Levent Erkok
Thu, 25 Oct 2001 09:47:31 +0000

On Thursday 25 October 2001 07:21 am, John Hughes wrote:
> My proposal is that := should bind *monomorphically* -- just like lambda
> binding. The motivation for that is that a polymorphic function can easily
> become overloaded after a small change to the program, such as adding
> removal of duplicate elements from a list. Such changes shouldn't cause
> wholesale differences in typing -- which the MR currently can. Another way
> to look at it is that = should imply type generalisation (including
> qualification), and
> := should mean no generalisation. It's a little odd to support *two kinds*
> of generalisation (with and without qualification).
> `x := []' wouldn't be problematic, just monomorphic. That is, x must be
> used consistently as a list of a particular type. But that need not prevent
> the type that x has from being inferred from its uses.

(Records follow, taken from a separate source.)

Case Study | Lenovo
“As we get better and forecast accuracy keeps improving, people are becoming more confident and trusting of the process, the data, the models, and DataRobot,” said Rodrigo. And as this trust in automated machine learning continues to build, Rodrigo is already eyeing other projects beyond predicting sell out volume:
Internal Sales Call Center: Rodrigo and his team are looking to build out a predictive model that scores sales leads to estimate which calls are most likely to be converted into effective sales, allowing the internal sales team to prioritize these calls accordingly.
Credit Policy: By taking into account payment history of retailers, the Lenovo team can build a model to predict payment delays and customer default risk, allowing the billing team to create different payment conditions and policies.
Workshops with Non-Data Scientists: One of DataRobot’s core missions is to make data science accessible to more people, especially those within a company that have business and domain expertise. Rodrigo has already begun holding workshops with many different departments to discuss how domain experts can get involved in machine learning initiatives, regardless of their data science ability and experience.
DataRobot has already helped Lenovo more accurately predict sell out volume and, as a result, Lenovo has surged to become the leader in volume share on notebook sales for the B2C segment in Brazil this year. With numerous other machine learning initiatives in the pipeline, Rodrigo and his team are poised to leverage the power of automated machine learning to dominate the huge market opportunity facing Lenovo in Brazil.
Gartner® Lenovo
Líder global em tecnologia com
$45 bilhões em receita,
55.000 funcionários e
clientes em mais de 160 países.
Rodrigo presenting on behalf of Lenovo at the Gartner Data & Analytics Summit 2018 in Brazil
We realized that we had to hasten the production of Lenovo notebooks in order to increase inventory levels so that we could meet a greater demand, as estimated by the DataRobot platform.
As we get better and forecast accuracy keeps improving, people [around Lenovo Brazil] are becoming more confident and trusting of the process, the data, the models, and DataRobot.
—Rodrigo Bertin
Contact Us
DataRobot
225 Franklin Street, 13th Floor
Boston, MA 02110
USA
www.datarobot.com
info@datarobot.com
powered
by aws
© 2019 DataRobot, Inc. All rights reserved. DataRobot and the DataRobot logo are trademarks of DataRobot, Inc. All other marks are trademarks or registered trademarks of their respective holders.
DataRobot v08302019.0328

Another place where `:=' bindings are badly needed is the recursive do-notation 
(mdo, as supported in hugs.) In an mdo, let bindings have to be monomorphic, 
because they are passed back to the mfix loop in a lambda binding. Hence, if 
we had :=, we can simply say that mdo only allows let bindings of the `:=' form, 
and that would clear up the whole issue.

I'm no expert, but I think the new proposal for the arrow notation, if it allows
recursive binding forms, can make use of this facility as well.

Just take this as another vote in favor of `:=' bindings.